Medical Image Processing
Computed-Assisted Diagnosis based Texture Analysis (CAD-TA) for the predictive assessment and evaluation of medical images of cancer.
Current commercial CAD systems focus on automated detection of micro-calcifications and classification of masses as benign or malignant. CAD-TA has employed image feature quantification and artificial neural network based classifiers. The use of CAD to characterise pathological abnormalities and predict disease severity rather than detection is complex, more challenging and less developed.
We have developed a novel CAD-TA method that differs from previous implementations of CAD-TA in two major aspects:
- Selective-scale feature filtration is employed for highlighting fine to coarse features and quantifying these extracted features separately and;
- Relative TA using texture ratio quantification is employed to assess the relative contributions made by features of different scales highlighted by the filter.

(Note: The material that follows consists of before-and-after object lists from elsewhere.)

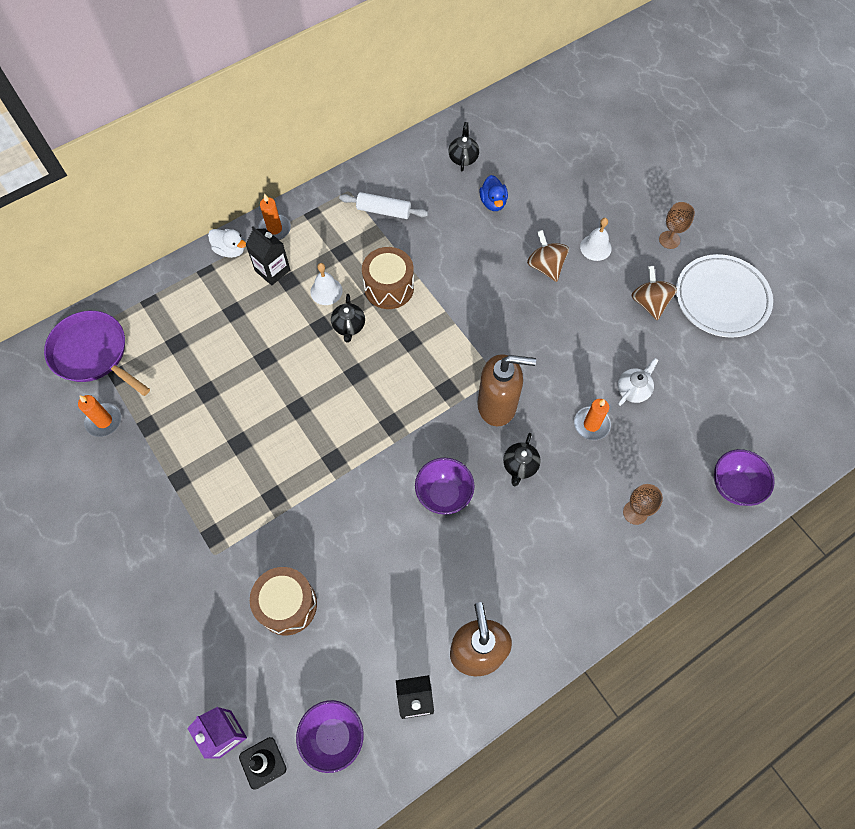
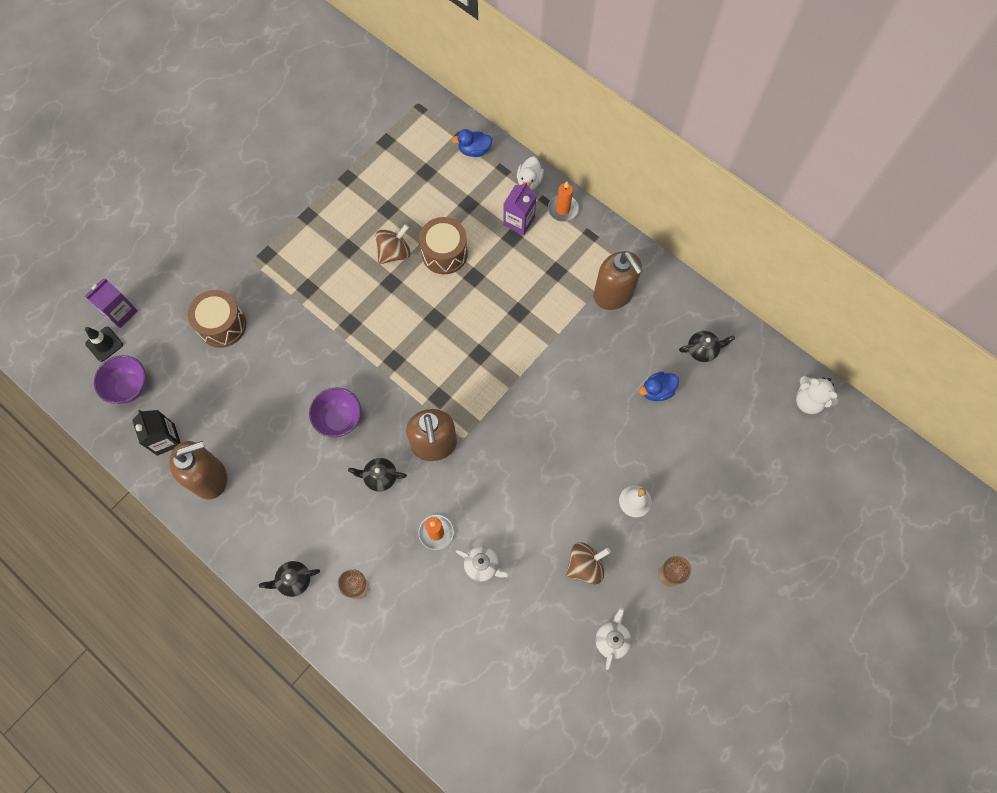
camera: 75 degrees right, 5 degrees up
(93, 353) = (400, 116): purple pan -> none
(104, 421) = (344, 146): orange candle -> none
(170, 291) = (474, 150): none -> blue duck
(272, 270) = (519, 221): black carton -> purple carton
(326, 291) = (510, 271): white bell -> none
(349, 326) = (480, 299): black teapot -> black teapot (294, 580)
(384, 211) = (613, 294): white rolling pin -> brown soap dispenser
(389, 287) = (530, 321): brown drum -> brown drum (444, 253)
(533, 97) = (808, 401): none -> white teddy bear
(545, 266) = (597, 457): brown spinning top -> brown spinning top (394, 253)
(721, 299) = (612, 639): white plate -> white teapot
(734, 486) = (405, 677): purple bowl -> none

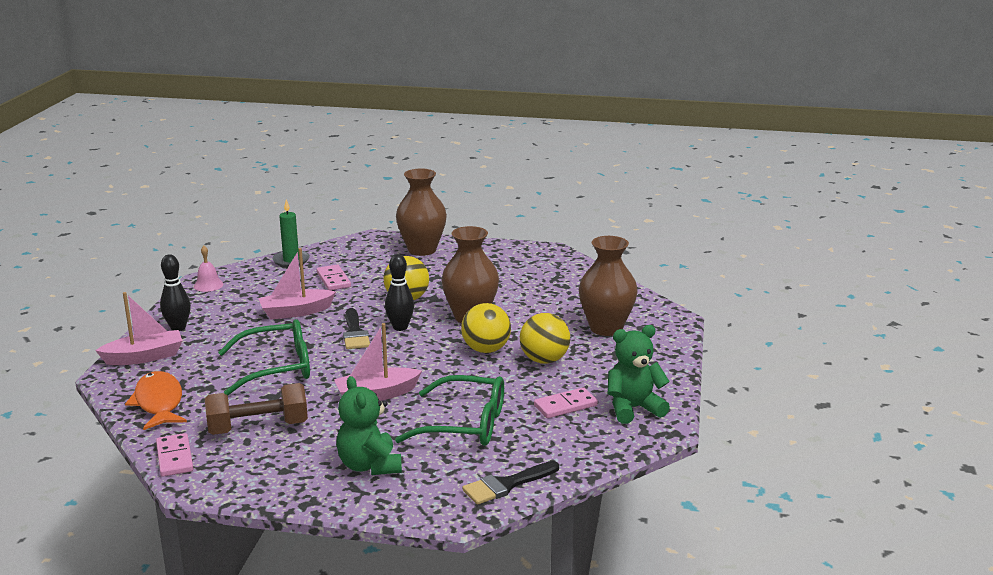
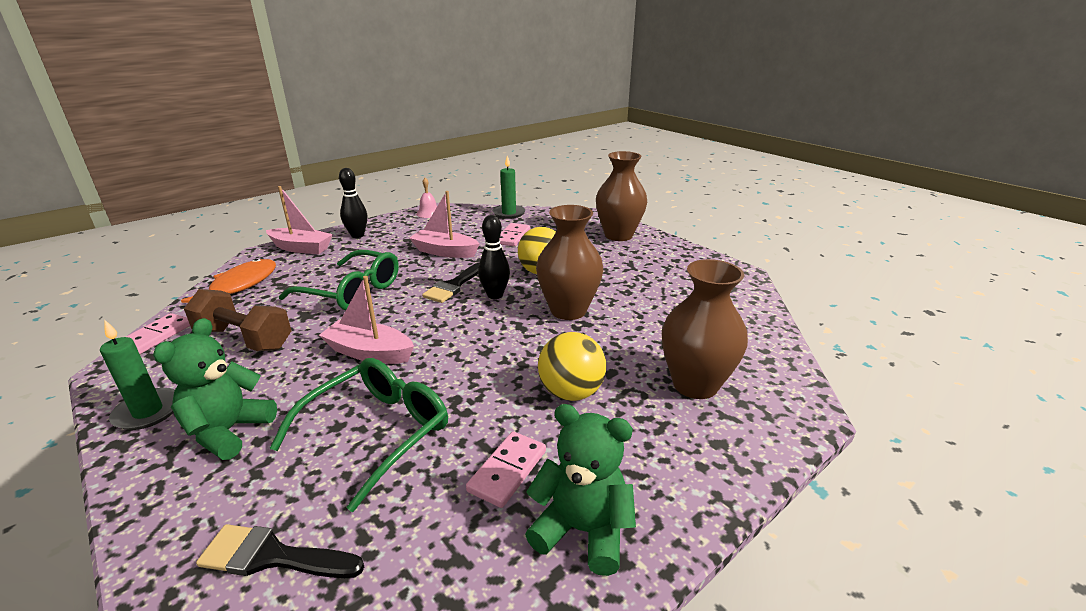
camera: 40 degrees right, 5 degrees up
(287, 485) = (148, 412): none -> green candle
(465, 424) = (377, 432): green glasses -> green glasses turned 105 degrees counterclockwise
(486, 349) = (531, 351): yellow ball -> none
(565, 406) = (508, 471): pink domino -> pink domino turned 75 degrees counterclockwise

This technique has shown potential in colorectal and lung cancer on CT images and breast cancer on mammography, with possible applications to other organs obtained from different medical images such as MRI, PET, SPECT and Ultrasound etc.
We have also further developed 3-D texture analysis of whole volume which has shown potential in assessing pulmonary disorders such as pulmonary embolism and emphysema from Computed Tomography Pulmonary Angiography (CTPA) images of the lung.